Excerpt:
---------------
Cutaneous leukocytoclastic vasculitis arises from immune complex deposition and dysregulated complement activation in small blood vessels. There are many causes, including dysregulated host response to infection, drug reactions, and various autoimmune conditions. It is increasingly recognised that some monogenic autoinflammatory diseases cause vasculitis, although genetic causes of vasculitis are extremely rare. We describe a child of consanguineous parents who presented with chronic cutaneous leukocytoclastic vasculitis, recurrent upper respiratory tract infection, and hypocomplementaemia. A homozygous p.His380Arg mutation in the complement factor I (CFI) gene CFI was identified as the cause, resulting in complete absence of alternative complement pathway activity, decreased classical complement activity, and low levels of serum factor I, C3, and factor H. C4 and C2 levels were normal. The same homozygous mutation and immunological defects were also identified in an asymptomatic sibling. CFI deficiency is thus now added to the growing list of monogenic causes of vasculitis and should always be considered in vasculitis patients found to have persistently low levels of C3 with normal C4.

Background

Leukocytoclastic vasculitis (LV) is the term commonly used to describe histopathological findings of small vessel vasculitis characterized by leukocytoclasis and the presence of nuclear debris from infiltrating neutrophils. LV commonly affects the skin (cutaneous LV, CLV), and typically presents as palpable purpura of the lower extremities (1, 2). Circulating immune complexes, sometimes triggered by drugs or infections, are deposited within small blood vessels and incite an inflammatory response which includes activation of complement, resulting in small vessel vasculitis (35). CLV should not be regarded as a specific diagnosis in itself, since there are many underlying causes, including the primary systemic vasculitides [such as the antineutrophil cytoplasmic antibody (ANCA) associated vasculitides, IgA vasculitis, and many others]; drug reactions and other causes of hypersensitivity vasculitis; and various autoimmune connective tissue diseases (1, 6, 7). Increasingly, however, it is recognised that vasculitis (including LV) may be a presenting feature of an ever expanding list of monogenic autoinflammatory diseases, including: deficiency of adenosine deaminase type 2 (8, 9); STING-associated vasculitis of infancy (10); and other emerging genetic immunodysregulatory diseases (11); monogenic defects in complement (12, 13); and miscellaneous even rarer genetic syndromes (14). Most cases of CLV are, however, ultimately deemed idiopathic (1, 15).

The complement system is a complex and evolutionarily ancient component of the innate immune system. It is the first line of defense against invading organisms or foreign proteins, and enhances antibody function and phagocytosis (16). Activation of classical, alternative, or lectin complement pathways are documented in several vasculitides including urticarial vasculitis (17, 18), and ANCA-associated vasculitis (19). The complement system is composed of more than 30 proteins that function as complement cascade components, or system regulators (20). Genetic mutations of [including loss-of-function or gain-of-function (GOF) mutations], or autoantibodies directed to specific complement proteins can result in a broad spectrum of severe immunological sequelae that includes: recurrent bacterial infections, autoimmunity, paroxysmal nocturnal haemoglobinuria, glomerulonephritis, atypical haemolytic uremic syndrome (aHUS; typically associated with mutation in factor H, heterozygous mutations in: factor I, C3 or factor B; and mutations leading to membrane co-factor protein deficiency), and hereditary angioedema (associated with C1 esterase inhibitor deficiency) (2022). Herein, we describe a child with recessive mutation in complement factor I (CFI) with deficiency of CFI causing chronic CLV and recurrent bacterial infections.
---------------
Supplied records:
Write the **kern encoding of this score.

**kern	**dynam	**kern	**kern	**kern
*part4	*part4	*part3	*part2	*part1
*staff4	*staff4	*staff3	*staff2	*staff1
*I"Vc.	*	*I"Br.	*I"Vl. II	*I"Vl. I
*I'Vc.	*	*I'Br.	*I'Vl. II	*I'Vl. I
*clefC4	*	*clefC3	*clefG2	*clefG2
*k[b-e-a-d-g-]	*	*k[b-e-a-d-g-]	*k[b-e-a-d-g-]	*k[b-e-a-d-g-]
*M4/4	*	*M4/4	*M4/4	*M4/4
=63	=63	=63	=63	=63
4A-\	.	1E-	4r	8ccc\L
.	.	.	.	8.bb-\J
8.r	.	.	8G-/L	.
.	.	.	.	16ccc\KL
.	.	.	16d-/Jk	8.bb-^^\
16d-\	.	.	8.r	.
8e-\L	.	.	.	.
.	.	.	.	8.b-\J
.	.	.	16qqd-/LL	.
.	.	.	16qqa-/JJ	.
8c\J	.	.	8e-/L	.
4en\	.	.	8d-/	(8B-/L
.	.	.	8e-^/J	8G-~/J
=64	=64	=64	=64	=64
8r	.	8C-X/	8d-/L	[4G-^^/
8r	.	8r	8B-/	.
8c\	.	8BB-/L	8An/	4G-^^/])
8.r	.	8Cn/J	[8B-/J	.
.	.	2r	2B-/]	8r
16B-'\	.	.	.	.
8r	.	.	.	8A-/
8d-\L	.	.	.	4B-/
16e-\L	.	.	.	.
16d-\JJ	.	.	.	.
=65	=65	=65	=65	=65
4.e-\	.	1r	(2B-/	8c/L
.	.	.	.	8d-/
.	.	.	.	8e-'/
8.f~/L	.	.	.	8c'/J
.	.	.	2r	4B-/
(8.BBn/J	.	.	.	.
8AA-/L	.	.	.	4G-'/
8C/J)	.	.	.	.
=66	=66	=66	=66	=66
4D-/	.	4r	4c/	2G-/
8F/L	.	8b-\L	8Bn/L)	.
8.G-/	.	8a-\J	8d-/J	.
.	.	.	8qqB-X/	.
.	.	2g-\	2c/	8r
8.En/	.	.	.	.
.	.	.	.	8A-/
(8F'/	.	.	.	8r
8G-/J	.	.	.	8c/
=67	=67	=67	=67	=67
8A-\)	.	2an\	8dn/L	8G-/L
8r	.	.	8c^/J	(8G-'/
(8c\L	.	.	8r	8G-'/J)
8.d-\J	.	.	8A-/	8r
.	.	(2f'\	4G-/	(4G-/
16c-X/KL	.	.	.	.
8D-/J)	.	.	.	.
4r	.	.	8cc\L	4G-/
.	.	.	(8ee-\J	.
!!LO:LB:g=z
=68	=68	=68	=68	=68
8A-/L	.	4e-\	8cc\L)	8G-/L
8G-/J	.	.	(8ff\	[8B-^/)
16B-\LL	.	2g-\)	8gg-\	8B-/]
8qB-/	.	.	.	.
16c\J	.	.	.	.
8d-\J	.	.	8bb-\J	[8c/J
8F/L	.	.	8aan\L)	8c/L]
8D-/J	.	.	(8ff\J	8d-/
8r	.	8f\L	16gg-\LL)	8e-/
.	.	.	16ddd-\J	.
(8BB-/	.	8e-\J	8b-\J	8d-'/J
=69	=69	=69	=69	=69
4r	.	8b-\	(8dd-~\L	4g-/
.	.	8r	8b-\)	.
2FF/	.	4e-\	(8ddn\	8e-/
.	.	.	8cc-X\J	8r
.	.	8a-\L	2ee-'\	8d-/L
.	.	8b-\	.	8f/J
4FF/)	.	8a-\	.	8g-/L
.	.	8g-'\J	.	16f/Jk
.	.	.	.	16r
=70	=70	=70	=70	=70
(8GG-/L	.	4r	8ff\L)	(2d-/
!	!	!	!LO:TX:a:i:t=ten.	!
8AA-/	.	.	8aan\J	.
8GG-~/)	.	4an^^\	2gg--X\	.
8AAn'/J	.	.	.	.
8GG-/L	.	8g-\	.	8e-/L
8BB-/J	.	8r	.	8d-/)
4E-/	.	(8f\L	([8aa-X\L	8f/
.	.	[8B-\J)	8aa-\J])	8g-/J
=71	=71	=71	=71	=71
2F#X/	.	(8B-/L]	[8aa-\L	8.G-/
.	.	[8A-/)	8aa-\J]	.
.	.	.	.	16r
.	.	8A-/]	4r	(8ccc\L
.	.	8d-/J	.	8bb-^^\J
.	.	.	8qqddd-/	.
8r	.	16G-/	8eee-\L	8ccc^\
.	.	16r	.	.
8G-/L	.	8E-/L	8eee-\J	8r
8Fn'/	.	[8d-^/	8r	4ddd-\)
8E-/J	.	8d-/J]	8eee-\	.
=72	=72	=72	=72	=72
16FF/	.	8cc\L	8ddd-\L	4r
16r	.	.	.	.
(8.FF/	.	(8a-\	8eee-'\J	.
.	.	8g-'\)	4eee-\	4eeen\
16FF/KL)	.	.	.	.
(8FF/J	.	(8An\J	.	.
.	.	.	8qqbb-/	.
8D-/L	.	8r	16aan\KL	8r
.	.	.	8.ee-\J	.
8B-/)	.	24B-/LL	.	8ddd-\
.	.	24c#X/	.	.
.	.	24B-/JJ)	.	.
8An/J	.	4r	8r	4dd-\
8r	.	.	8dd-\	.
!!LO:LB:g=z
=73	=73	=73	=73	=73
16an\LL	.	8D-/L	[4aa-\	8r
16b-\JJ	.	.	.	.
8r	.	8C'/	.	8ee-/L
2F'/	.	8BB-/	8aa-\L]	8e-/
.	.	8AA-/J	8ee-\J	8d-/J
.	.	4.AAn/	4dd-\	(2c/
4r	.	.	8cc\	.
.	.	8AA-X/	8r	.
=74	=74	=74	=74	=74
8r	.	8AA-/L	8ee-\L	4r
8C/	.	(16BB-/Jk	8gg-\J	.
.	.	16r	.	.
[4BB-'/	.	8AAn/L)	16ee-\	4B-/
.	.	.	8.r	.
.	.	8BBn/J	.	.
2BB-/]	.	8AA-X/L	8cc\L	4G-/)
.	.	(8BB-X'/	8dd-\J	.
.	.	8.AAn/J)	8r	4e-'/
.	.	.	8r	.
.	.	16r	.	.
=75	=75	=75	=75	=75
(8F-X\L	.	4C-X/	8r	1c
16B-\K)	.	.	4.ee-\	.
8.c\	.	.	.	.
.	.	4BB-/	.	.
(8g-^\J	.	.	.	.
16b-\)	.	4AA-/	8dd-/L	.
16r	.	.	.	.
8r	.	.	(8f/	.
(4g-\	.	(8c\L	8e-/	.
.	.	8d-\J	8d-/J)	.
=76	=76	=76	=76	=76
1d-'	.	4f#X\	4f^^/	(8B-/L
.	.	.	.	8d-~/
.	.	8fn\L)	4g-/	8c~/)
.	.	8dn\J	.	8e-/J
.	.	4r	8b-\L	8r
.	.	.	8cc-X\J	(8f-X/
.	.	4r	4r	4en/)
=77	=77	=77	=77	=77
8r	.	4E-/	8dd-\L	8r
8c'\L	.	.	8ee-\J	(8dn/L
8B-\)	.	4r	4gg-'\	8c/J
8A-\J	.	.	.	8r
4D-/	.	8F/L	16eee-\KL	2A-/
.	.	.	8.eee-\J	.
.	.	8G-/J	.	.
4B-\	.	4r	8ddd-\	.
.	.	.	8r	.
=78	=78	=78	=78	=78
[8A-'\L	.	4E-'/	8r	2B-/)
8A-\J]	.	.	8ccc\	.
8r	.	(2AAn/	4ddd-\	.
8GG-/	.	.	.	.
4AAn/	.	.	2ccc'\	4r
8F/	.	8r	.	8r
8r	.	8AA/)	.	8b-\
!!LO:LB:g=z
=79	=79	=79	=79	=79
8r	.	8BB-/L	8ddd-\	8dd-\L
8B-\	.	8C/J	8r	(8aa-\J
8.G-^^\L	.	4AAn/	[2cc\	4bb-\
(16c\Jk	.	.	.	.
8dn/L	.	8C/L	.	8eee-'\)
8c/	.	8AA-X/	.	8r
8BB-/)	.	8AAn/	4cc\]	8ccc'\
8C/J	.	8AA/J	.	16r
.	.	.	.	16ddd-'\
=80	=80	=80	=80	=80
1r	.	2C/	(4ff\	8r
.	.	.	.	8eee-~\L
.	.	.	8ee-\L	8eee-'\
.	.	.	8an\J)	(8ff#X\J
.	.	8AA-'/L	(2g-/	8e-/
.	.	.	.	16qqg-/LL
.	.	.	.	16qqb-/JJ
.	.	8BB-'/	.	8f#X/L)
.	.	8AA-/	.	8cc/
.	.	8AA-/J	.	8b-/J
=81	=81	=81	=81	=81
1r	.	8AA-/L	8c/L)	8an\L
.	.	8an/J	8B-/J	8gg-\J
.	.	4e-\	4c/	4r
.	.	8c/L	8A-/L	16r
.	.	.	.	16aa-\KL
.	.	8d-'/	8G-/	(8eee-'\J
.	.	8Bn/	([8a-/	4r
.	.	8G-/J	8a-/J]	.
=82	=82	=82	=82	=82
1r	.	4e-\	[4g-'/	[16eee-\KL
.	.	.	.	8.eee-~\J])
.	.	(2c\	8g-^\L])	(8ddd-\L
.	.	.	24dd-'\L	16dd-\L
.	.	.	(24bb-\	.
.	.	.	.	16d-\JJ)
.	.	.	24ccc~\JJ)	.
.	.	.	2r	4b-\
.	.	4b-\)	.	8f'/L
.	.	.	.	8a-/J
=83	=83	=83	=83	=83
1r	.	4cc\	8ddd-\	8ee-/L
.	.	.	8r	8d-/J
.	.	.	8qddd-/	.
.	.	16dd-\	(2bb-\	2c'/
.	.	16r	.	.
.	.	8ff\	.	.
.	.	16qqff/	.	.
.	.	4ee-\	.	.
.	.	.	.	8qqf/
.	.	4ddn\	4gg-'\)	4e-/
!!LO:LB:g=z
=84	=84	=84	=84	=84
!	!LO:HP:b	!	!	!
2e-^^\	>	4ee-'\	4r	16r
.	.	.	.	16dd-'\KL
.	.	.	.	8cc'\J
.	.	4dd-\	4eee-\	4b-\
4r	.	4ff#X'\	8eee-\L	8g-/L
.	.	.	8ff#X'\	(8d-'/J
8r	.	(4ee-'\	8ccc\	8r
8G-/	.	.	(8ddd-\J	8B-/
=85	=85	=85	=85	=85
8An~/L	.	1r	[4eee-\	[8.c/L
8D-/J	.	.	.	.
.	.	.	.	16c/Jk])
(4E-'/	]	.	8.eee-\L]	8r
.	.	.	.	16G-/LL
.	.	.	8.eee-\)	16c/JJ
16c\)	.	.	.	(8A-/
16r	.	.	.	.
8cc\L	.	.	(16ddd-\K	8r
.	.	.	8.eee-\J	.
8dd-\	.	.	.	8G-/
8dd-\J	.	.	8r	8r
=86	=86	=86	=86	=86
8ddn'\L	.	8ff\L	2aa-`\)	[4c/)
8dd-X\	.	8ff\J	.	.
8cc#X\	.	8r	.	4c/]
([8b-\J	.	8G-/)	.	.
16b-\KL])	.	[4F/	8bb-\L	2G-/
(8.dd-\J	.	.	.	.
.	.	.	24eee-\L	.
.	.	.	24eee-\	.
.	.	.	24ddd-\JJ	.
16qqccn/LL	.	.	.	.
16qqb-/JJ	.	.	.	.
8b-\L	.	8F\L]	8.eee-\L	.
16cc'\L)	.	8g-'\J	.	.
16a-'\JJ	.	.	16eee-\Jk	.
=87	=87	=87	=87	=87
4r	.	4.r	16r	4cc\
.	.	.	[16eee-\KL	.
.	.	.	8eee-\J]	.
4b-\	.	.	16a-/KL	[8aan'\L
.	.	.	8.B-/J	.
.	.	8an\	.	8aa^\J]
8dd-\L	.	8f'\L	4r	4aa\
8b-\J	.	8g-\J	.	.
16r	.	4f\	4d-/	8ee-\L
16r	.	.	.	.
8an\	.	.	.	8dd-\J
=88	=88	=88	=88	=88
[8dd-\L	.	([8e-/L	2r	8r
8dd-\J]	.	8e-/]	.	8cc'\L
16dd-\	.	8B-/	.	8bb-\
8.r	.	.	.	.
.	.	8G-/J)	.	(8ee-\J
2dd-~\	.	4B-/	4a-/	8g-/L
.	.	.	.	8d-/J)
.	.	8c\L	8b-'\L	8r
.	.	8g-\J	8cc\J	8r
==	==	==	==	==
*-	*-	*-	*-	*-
---------------
Check your understanding:
1. In the passage on complement factor I deficiency and vasculitis, which two complement components had normal levels in the child?
2. Go on with the passage on complement factor I deficiency and vasculitis, beginning after its final sentence.
The entries have no connection to the passage on complement factor I deficiency and vasculitis.

List of answers:
1. C4 and C2 levels were normal.

2.
Case Presentation

The index case was a female born to consanguineous Pakistani parents. She was well during the first year of life and tolerated her primary immunisations including BCG. From the second year of life she developed recurrent episodes of purulent otitis media (4 to 6 episodes per year) requiring multiple courses of antibiotics; although bacterial otitis was inconsistently documented, Staphylococcus aureus was detected on at least one occasion. She developed hearing loss secondary to these episodes, and required hearing aids. At the age of 3 years she developed a recurrent vasculitic rash affecting her arms, legs, and lower abdomen with palpable purpura (Figure 1A) this was associated with abdominal pain and arthralgia of the knees suggestive of a diagnosis of chronic IgA vasculitis (previously referred to as Henoch Schönlein purpura). Renal function and blood pressure were normal, and there was no evidence of proteinuria. Skin biopsy at that stage revealed a dermal perivascular (mainly surrounding capillaries) and interstitial infiltrate composed predominantly of neutrophils and nuclear dust (Figure 1B). Direct immunofluorescence for IgG, IgA, IgM, and C3 was negative. A second skin biopsy revealed the same picture. At the age of 4 years she developed pneumonia complicated by empyema that required drainage and intravenous antibiotics, although no organism was cultured during that episode. Between the age of 5 and 6 years she developed two further episodes of lower respiratory tract infection requiring antibiotics, and had persistent cutaneous vasculitis despite intermittent courses of oral prednisolone (1–2 mg/kg/day), and daily azathioprine (1–3 mg/kg). Therefore, at the age of 7 years she was referred to Great Ormond Street Hospital NHS Foundation Trust (GOSH) for further investigation of persistent cutaneous vasculitis and recurrent infection.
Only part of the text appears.